Actually you might be on to something, Dwarfs in fiction are often depicted as being Miners

darryus said:
since the tags are seemingly contradictory, this was quite possibly a mistake. I think NMNY meant to lock +cub -dwarfism, either that or the inverse.
although to me they just look like normal-sized ferals.

From the response I received from NMNY, cub and young were intended to be locked. There was no mention of dwarfism in NMNYs response, but I think it was intentional. I'll ask NMNY though to be sure.

Contrary to what others have said though, I don't believe cub and dwarfism are contradictory. If I saw the tag on the post I wouldn't remove it (but I also wouldn't have thought to add it either). I could see it being ambiguous enough to have both. It doesn't matter to me if it stays or goes.

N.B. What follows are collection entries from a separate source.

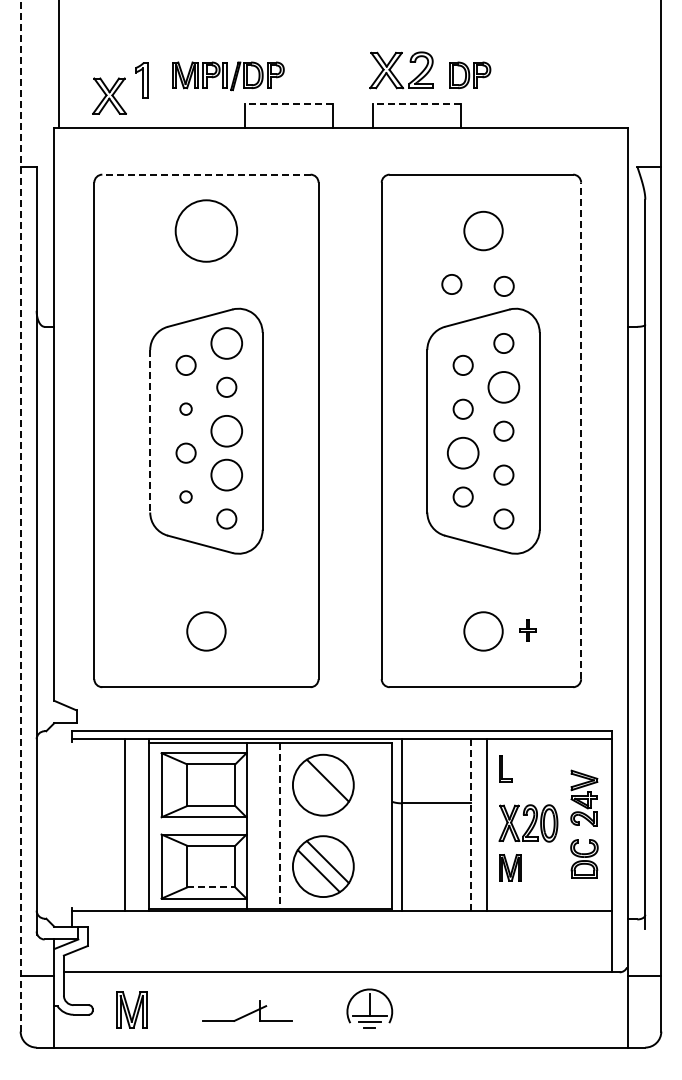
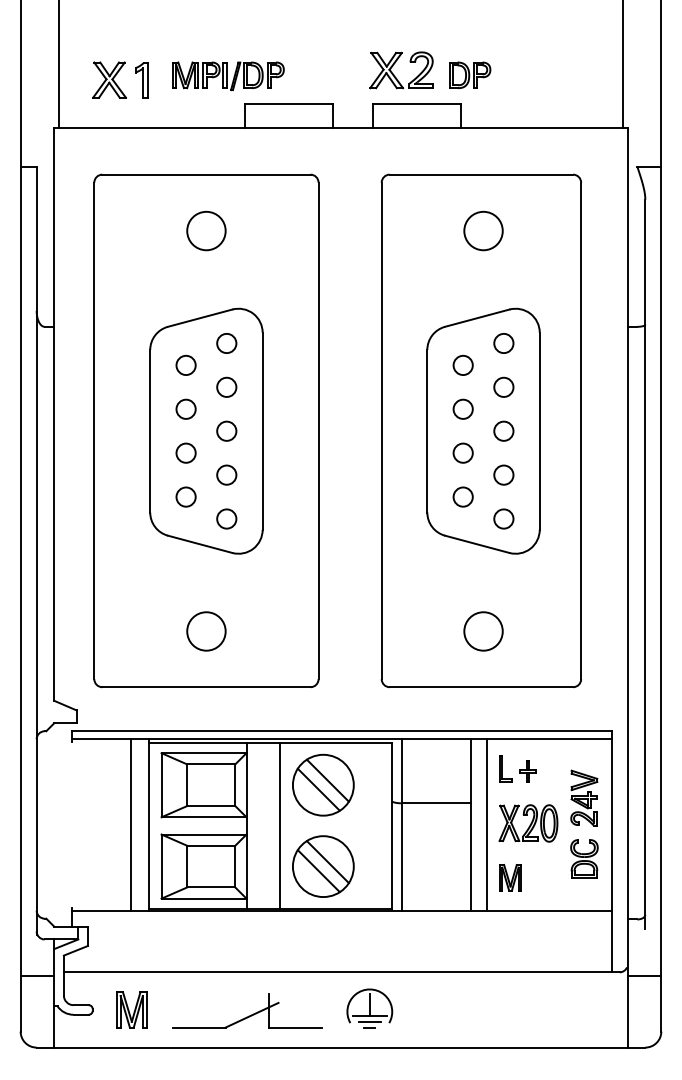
line at (622, 65): none -> present
part at (109, 95) position: (109, 95) -> (109, 79)
line at (288, 104): dashed -> solid
line at (416, 104): dashed -> solid
line at (205, 174): dashed -> solid
circle at (206, 230) diameter: 62 px -> 38 px
circle at (451, 284): present -> none
circle at (503, 285): present -> none
circle at (226, 343) diameter: 31 px -> 19 px
circle at (503, 387) diameter: 31 px -> 19 px
circle at (185, 408) size: 14x14 px -> 22x22 px
circle at (226, 430) diameter: 31 px -> 19 px
line at (581, 430): dashed -> solid
line at (150, 431): dashed -> solid
circle at (462, 452) diameter: 31 px -> 19 px
circle at (226, 474) diameter: 31 px -> 19 px
circle at (185, 496) size: 14x14 px -> 22x22 px
line at (20, 515): dashed -> solid
part at (527, 630) position: (527, 630) -> (527, 771)
line at (318, 789): none -> present
line at (125, 824) position: (125, 824) -> (131, 824)
line at (470, 824): dashed -> solid
line at (280, 825): dashed -> solid
part at (510, 867) position: (510, 867) -> (510, 877)
line at (211, 887): dashed -> solid
part at (247, 1010) size: 91x22 px -> 151x36 px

Midgets aren't dwarfs. A midget is normally proportioned despite their abnormally small size. A dwarf has a normal or nearly normal torso for their size, but their limbs are short, thick, and incorrectly proportioned; some might call them malformed. (As an aside, Pygmies are neither midgets or dwarfs and are thus neither malformed nor abnormal. They're just a race of normal short humans.) Basically, just because a character is short doesn't mean they're a dwarf.

A dwarf is born a dwarf, but their parents are not necessarily dwarfs and their children aren't likely to be dwarfs, either. A midget was born more or less normal, but just don't grow up as other people do, and their parents or children probably won't be midgets either. (On the other hand, a Pygmy's parents were Pygmies and their children will be too if there's no genetic intermixing with non-Pygmy humans. But then, Pygmies are normal people.)

Considering the post in question, I don't think dwarfism really applies, since they don't really look like they have abnormally "deformed" limbs compared to a regular owl much less an owl anthro. Although, considering many art styles, it could be difficult to tell a dwarf from a non-dwarf.

kyiiel said:

Contrary to what others have said though, I don't believe cub and dwarfism are contradictory. If I saw the tag on the post I wouldn't remove it (but I also wouldn't have thought to add it either). I could see it being ambiguous enough to have both. It doesn't matter to me if it stays or goes.

You have a point about it not being contradictory, a cub could also have dwarfism. I still don't think that tag would apply here so I wouldent add it myself. That being said I have to wonder why it would need to be locked with -dwarfism in the first place? There was no "tag war" over that, a cub in theory could have it. And from the looks of it no one ever mentioned dwarfism in any report.

linker said:
https://e621.net/post_versions?search%5Bpost_id%5D=3999013
I know there's no point in arguing over a post getting tagged and locked as cub/young

I actually don't know why this is the case. FurAffinity just had MASSIVE drama over that fact, so it's clearly a very controversial position to take that "things that look young must be young."

Just like the topic. Dwarfism seems to, by definition, refer to something that is unusually smaller than its traditional form. If something is small by default, it's not a dwarf to be it's normal size. That's just how things are for whatever it is. If it's young, it's not a dwarf, it's just young for what it is. We don't call human babies/children to be dwarves just because they haven't grown to their full height yet. They're growing. It seems absurd to call small things dwarfism just because they're smaller than some arbitrary "general standard."

And similar to your futile subject, things that look like a cub that just happen to be normal proportions for their species being called a cub is absurd, as if certain species of creatures are incapable of aging or growing up. I know this website is supposed to be "tag what you see," but I assumed it meant "tag what is," not "tag what you think it is." Are keywords objective or subjective?